=== Texte de l'exercice ===

Sa vie est jalonnée d’exploits devenues légendes. Entré à la fameuse Japan Karaté Association à 18 ans, il en deviendra l’un des combattans les plus respectés. Nakayama Masatoshi, qui fut l’un de ses Senseï, disait que c’était « le meilleur combattant de sa génération ». Forcément un doux euphémisme dans la bouche du co-fondateur de la JKA.
Egalement formé par Kanazawa Hirokazu et Yano Kenji, surnommé le « destructeur » , Yahara fit sa réputation sur son Ichigeki, le « coup mortel », objectif ultime de sa recherche de Budoka, qui fit beaucoup de dégâts.
DÉMÉNAGER POU ÉVITER D’ÊTRE TUÉ
En 2006, à 59 ans, lors de son examen pour le 8e dan, il cassa encore trois côtes à son adversaire sur une seule frappe ! Trois fois rien à côté du jour où, dans le cadre de son travail (Ndlr : il dirige une société de protection), il domina 34 Yakuza venu le démotiver de protéger les VIP japonais (une photo est visible sur http://www.japantoday.com/ mais il faut s’abonner). Sa lutte contre les Yakuza a évidemment contribué à forger sa légende. Pendant de nombreuses années, il dut constamment déménager pour éviter d’être tué. Mais les Yakuza finirent par s’apercevoir qu’il n’avait pas peur de mourir…
Guère favorable au versant sportif du karaté, Yahara Mikio, 62 ans depuis avril, est aujourd’hui à la tête de la Karatenomichi World Federation qu’il à créée en l’an 2000 (42 pays affiliés). Une école à son image qui dispense l’enseignement des premières années de la JKA. Car, pour Yahara senseï, descendant de Samouraï par sa mère et d’officiers de la marine militaire par son père, Karaté rime avec Budo. Et le Budo, c’est « être capable de se défendre et défendre les siens en cas de nécessité ».

=== Enregistrements de données ===

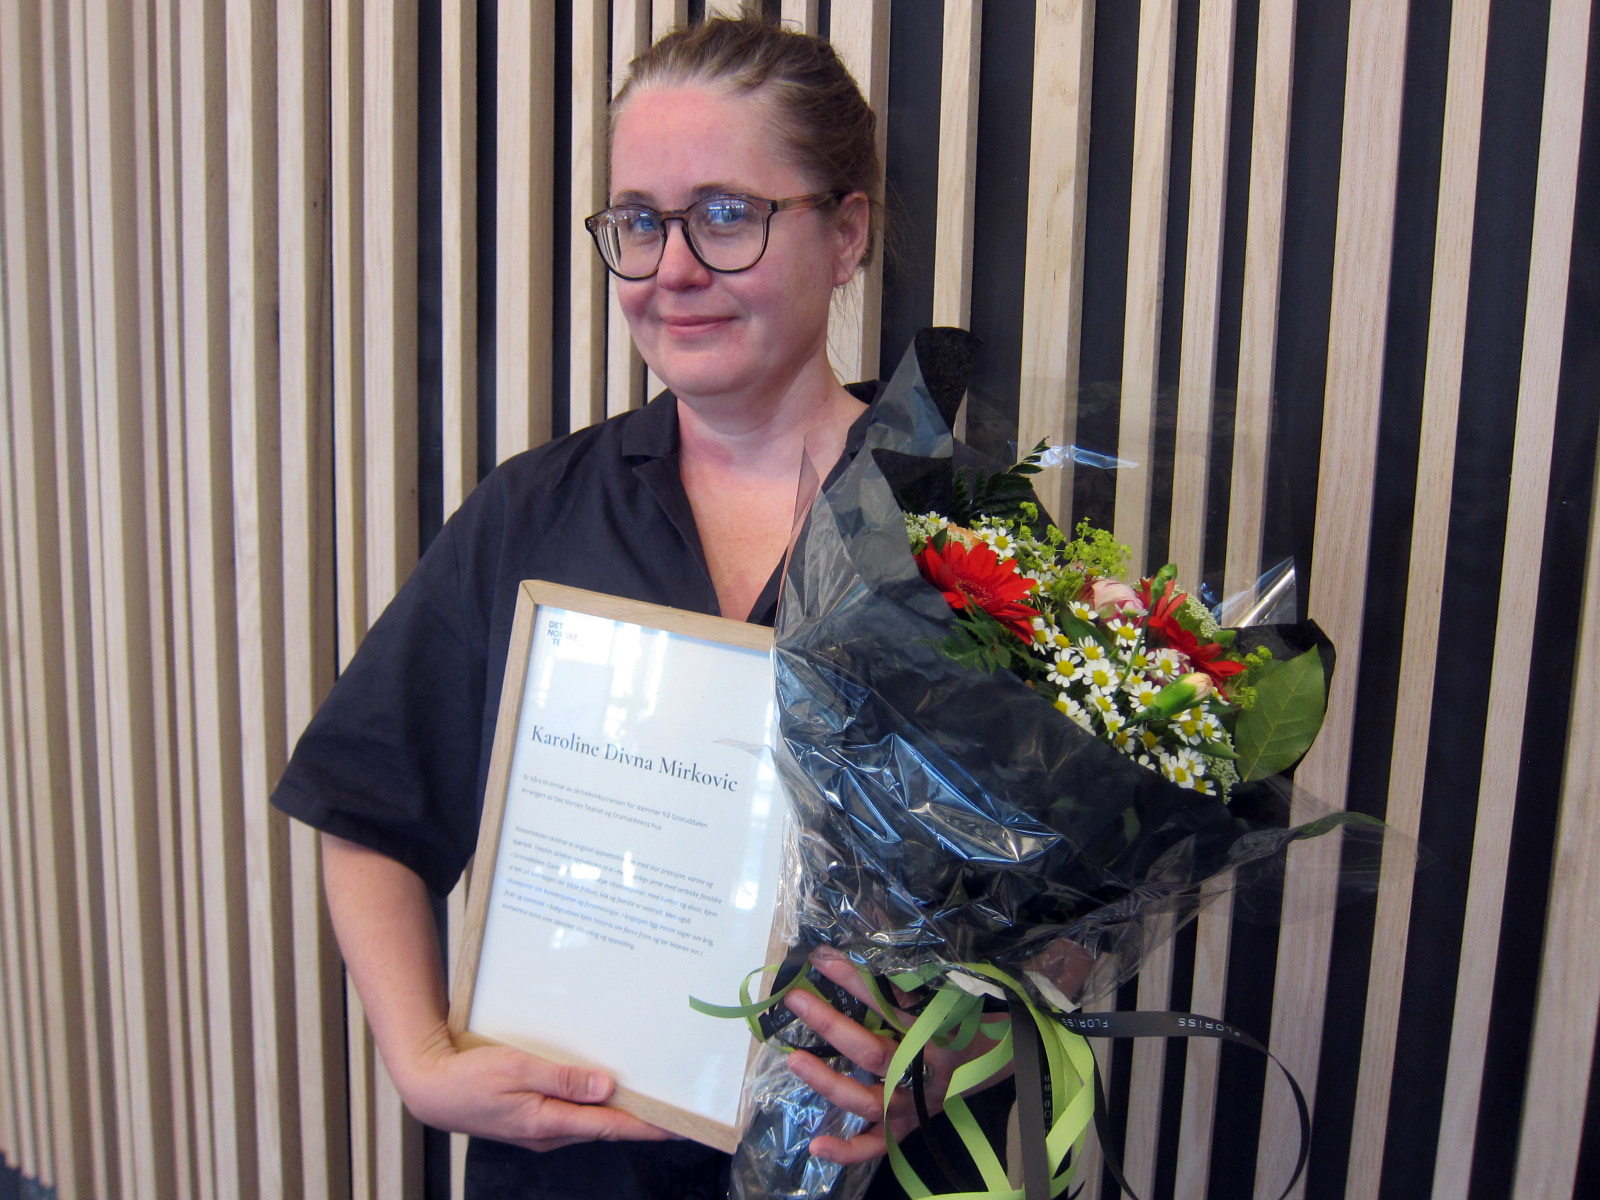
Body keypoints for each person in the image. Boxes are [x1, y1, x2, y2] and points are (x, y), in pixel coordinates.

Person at [273, 15, 984, 1200]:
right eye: (639, 223)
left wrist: (957, 1054)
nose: (672, 270)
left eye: (725, 214)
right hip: (575, 1168)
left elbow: (1072, 898)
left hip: (867, 1173)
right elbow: (368, 807)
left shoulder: (970, 537)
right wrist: (419, 1061)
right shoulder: (531, 514)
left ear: (846, 232)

===

▶ **Actions requises**:
(a) Réécrivez le passage du texte sur Yahara Mikio qui commence à « Sa vie est jalonnée » et se termine à « co-fondateur de la JKA. », en remplaçant « Senseï » par « maître ».
(b) Prolongez le texte sur Yahara Mikio à partir de sa dernière phrase.
Ces enregistrements proviennent d'une autre source.

▶ **Réponses point par point**:
(a)
Sa vie est jalonnée d’exploits devenues légendes. Entré à la fameuse Japan Karaté Association à 18 ans, il en deviendra l’un des combattans les plus respectés. Nakayama Masatoshi, qui fut l’un de ses maître, disait que c’était « le meilleur combattant de sa génération ». Forcément un doux euphémisme dans la bouche du co-fondateur de la JKA.

(b)
Konichiwa Senseï. Nous avaons entendu dire que, les médecins vous avaient dit que vous ne vivriez pas au-delà de vos 20 ans. Est- ce vrai ?
Oui. Petit, je courais beaucoup et, un jour, j’ai eu un malaise cardiaque qui m’a paralysé. Mon médecin m’a dit que, même si je parvenais à guérir, je devais mourir avant mes 20 ans et, de toute façon, je ne pouvais plus faire d’activités physiques.
En fait, j’ai décidé de me muscler et de fortifier mon corps. Je pratiquais déjà le karaté avec mes frères depuis l’âge de 10 ans mais, à mon lycée, il n’y avait pas de club alors je me suis mis au Judo. Je n’y ai pas trouvé mon compte physiquement et je me suis inscrit dans un club de karaté. Le hasard a fait qu’il était affilié à la JKA.
« DES INSTRUCTEURS TRANSPORTÉ À L’HOPITAL… »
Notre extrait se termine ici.